Timeline of Key Events
| Date | Event | Impact on EUR/JPY |
|---|---|---|
| February 2025 | Tokyo CPI release | Yen weakens, EUR/JPY rises to 184.50 |
| March 2025 | BoJ policy meeting | Potential for hawkish shift |
| March 2025 | ECB monetary policy decision | Rate hike could boost euro further |
Conclusion
In summary, the EUR/JPY pair remains stronger near 184.50 as Tokyo inflation data reinforces expectations of prolonged BoJ accommodation. The divergence between ECB hawkishness and BoJ dovishness continues to drive the pair higher. While intervention risks and technical resistance exist, the underlying trend favors further euro gains. Traders should monitor upcoming central bank meetings for potential shifts in policy direction.
FAQs
Q1: Why did EUR/JPY strengthen after Tokyo inflation data?

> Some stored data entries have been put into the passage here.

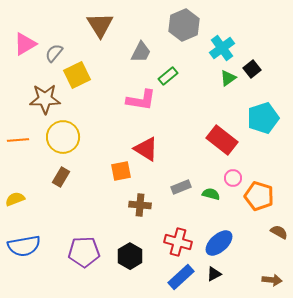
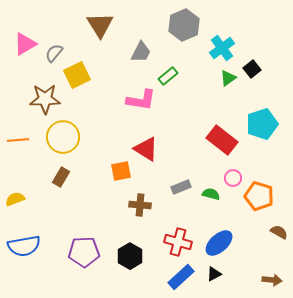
cyan pentagon: moved 1 px left, 6 px down
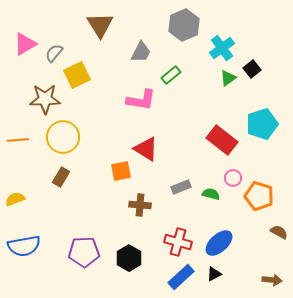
green rectangle: moved 3 px right, 1 px up
black hexagon: moved 1 px left, 2 px down
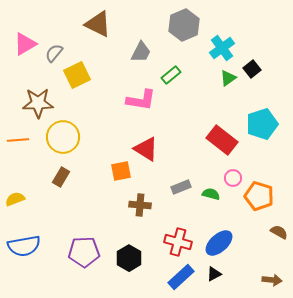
brown triangle: moved 2 px left, 1 px up; rotated 32 degrees counterclockwise
brown star: moved 7 px left, 4 px down
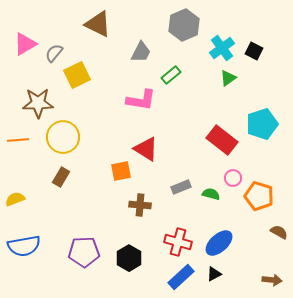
black square: moved 2 px right, 18 px up; rotated 24 degrees counterclockwise
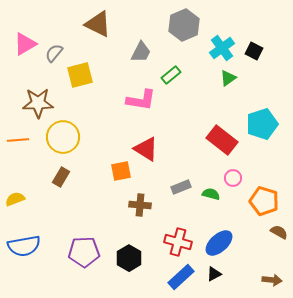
yellow square: moved 3 px right; rotated 12 degrees clockwise
orange pentagon: moved 5 px right, 5 px down
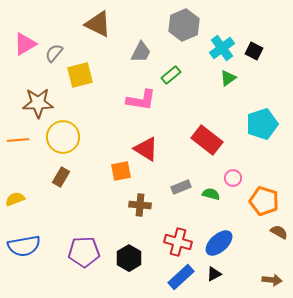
red rectangle: moved 15 px left
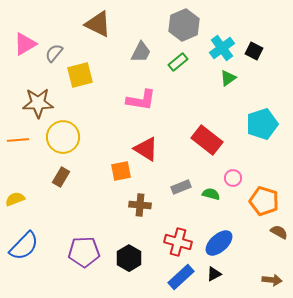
green rectangle: moved 7 px right, 13 px up
blue semicircle: rotated 36 degrees counterclockwise
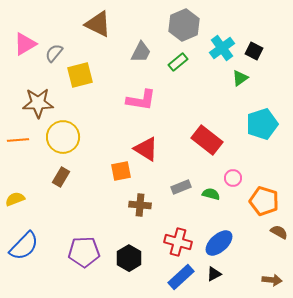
green triangle: moved 12 px right
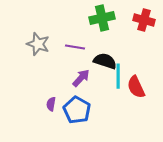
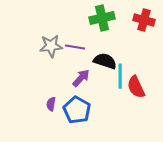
gray star: moved 13 px right, 2 px down; rotated 25 degrees counterclockwise
cyan line: moved 2 px right
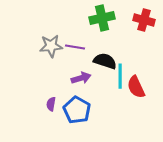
purple arrow: rotated 30 degrees clockwise
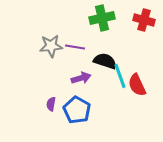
cyan line: rotated 20 degrees counterclockwise
red semicircle: moved 1 px right, 2 px up
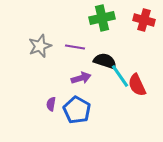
gray star: moved 11 px left; rotated 15 degrees counterclockwise
cyan line: rotated 15 degrees counterclockwise
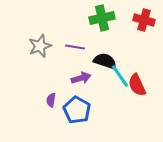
purple semicircle: moved 4 px up
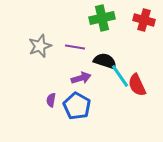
blue pentagon: moved 4 px up
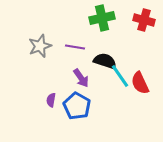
purple arrow: rotated 72 degrees clockwise
red semicircle: moved 3 px right, 2 px up
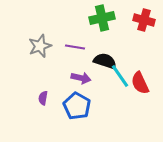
purple arrow: rotated 42 degrees counterclockwise
purple semicircle: moved 8 px left, 2 px up
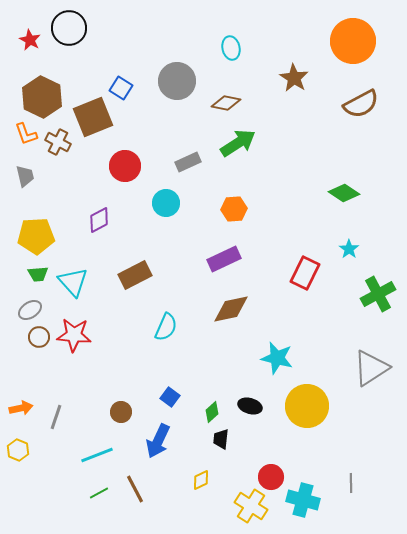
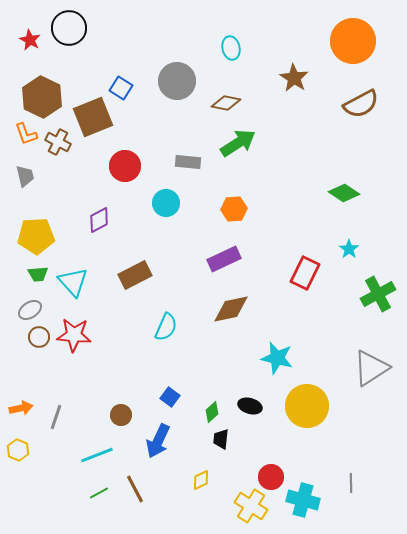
gray rectangle at (188, 162): rotated 30 degrees clockwise
brown circle at (121, 412): moved 3 px down
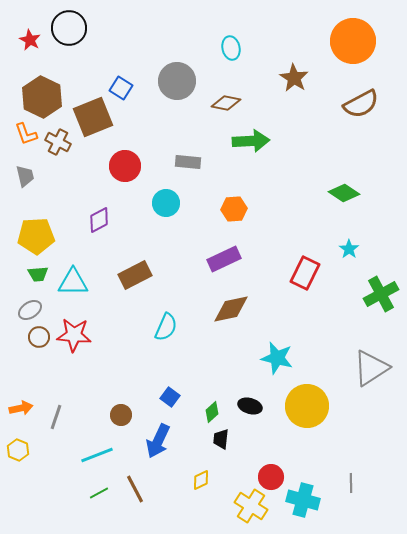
green arrow at (238, 143): moved 13 px right, 2 px up; rotated 30 degrees clockwise
cyan triangle at (73, 282): rotated 48 degrees counterclockwise
green cross at (378, 294): moved 3 px right
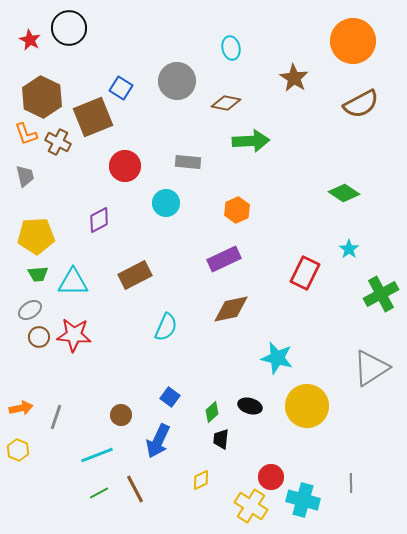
orange hexagon at (234, 209): moved 3 px right, 1 px down; rotated 20 degrees counterclockwise
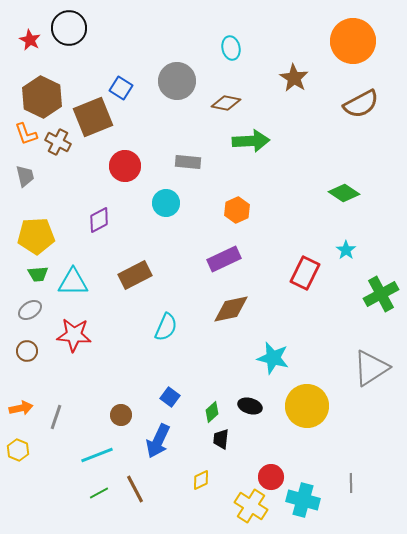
cyan star at (349, 249): moved 3 px left, 1 px down
brown circle at (39, 337): moved 12 px left, 14 px down
cyan star at (277, 358): moved 4 px left
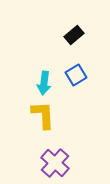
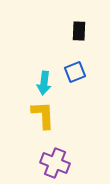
black rectangle: moved 5 px right, 4 px up; rotated 48 degrees counterclockwise
blue square: moved 1 px left, 3 px up; rotated 10 degrees clockwise
purple cross: rotated 20 degrees counterclockwise
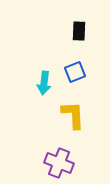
yellow L-shape: moved 30 px right
purple cross: moved 4 px right
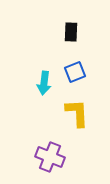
black rectangle: moved 8 px left, 1 px down
yellow L-shape: moved 4 px right, 2 px up
purple cross: moved 9 px left, 6 px up
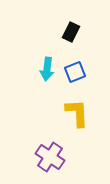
black rectangle: rotated 24 degrees clockwise
cyan arrow: moved 3 px right, 14 px up
purple cross: rotated 12 degrees clockwise
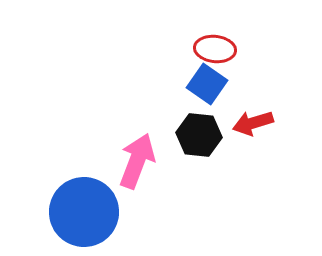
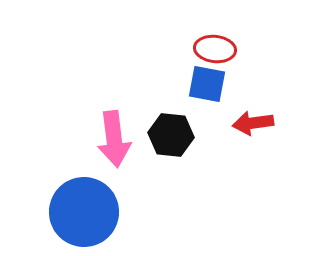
blue square: rotated 24 degrees counterclockwise
red arrow: rotated 9 degrees clockwise
black hexagon: moved 28 px left
pink arrow: moved 23 px left, 22 px up; rotated 152 degrees clockwise
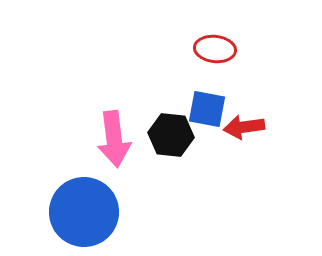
blue square: moved 25 px down
red arrow: moved 9 px left, 4 px down
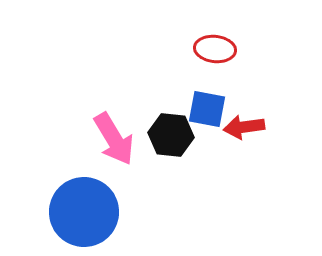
pink arrow: rotated 24 degrees counterclockwise
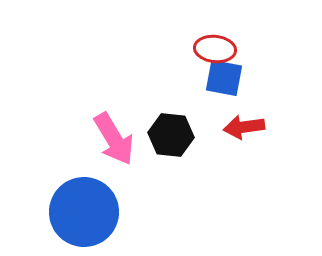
blue square: moved 17 px right, 31 px up
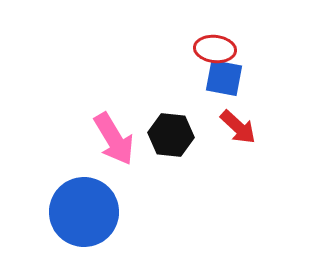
red arrow: moved 6 px left; rotated 129 degrees counterclockwise
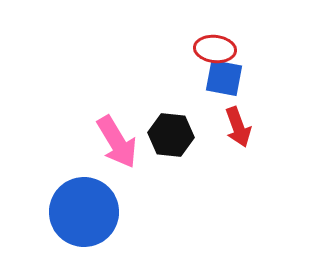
red arrow: rotated 27 degrees clockwise
pink arrow: moved 3 px right, 3 px down
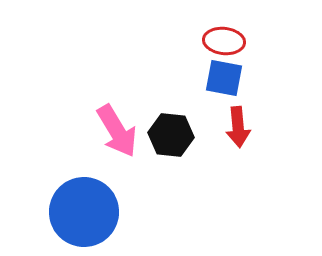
red ellipse: moved 9 px right, 8 px up
red arrow: rotated 15 degrees clockwise
pink arrow: moved 11 px up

A1: The Tokyo inflation data came in softer than expected, reducing pressure on the Bank of Japan to tighten policy. This weakened the yen and pushed EUR/JPY higher.
Q2: What is the key support level for EUR/JPY?
A2: The key support level is near 183.50, which aligns with the 50-day moving average. A break below this could signal short-term weakness.
Q3: Could the Bank of Japan intervene to support the yen?
A3: Yes, the BoJ and Ministry of Finance have a history of intervening when the yen depreciates too rapidly. However, they have not yet signaled imminent action.
Q4: How does ECB policy affect EUR/JPY?
A4: A hawkish ECB, signaling further rate hikes, makes the euro more attractive compared to the yen, supporting EUR/JPY upside.
Q5: What is the next major resistance for EUR/JPY?
A5: The next major resistance is at the 185.00 psychological level, followed by the 2024 high of 186.50.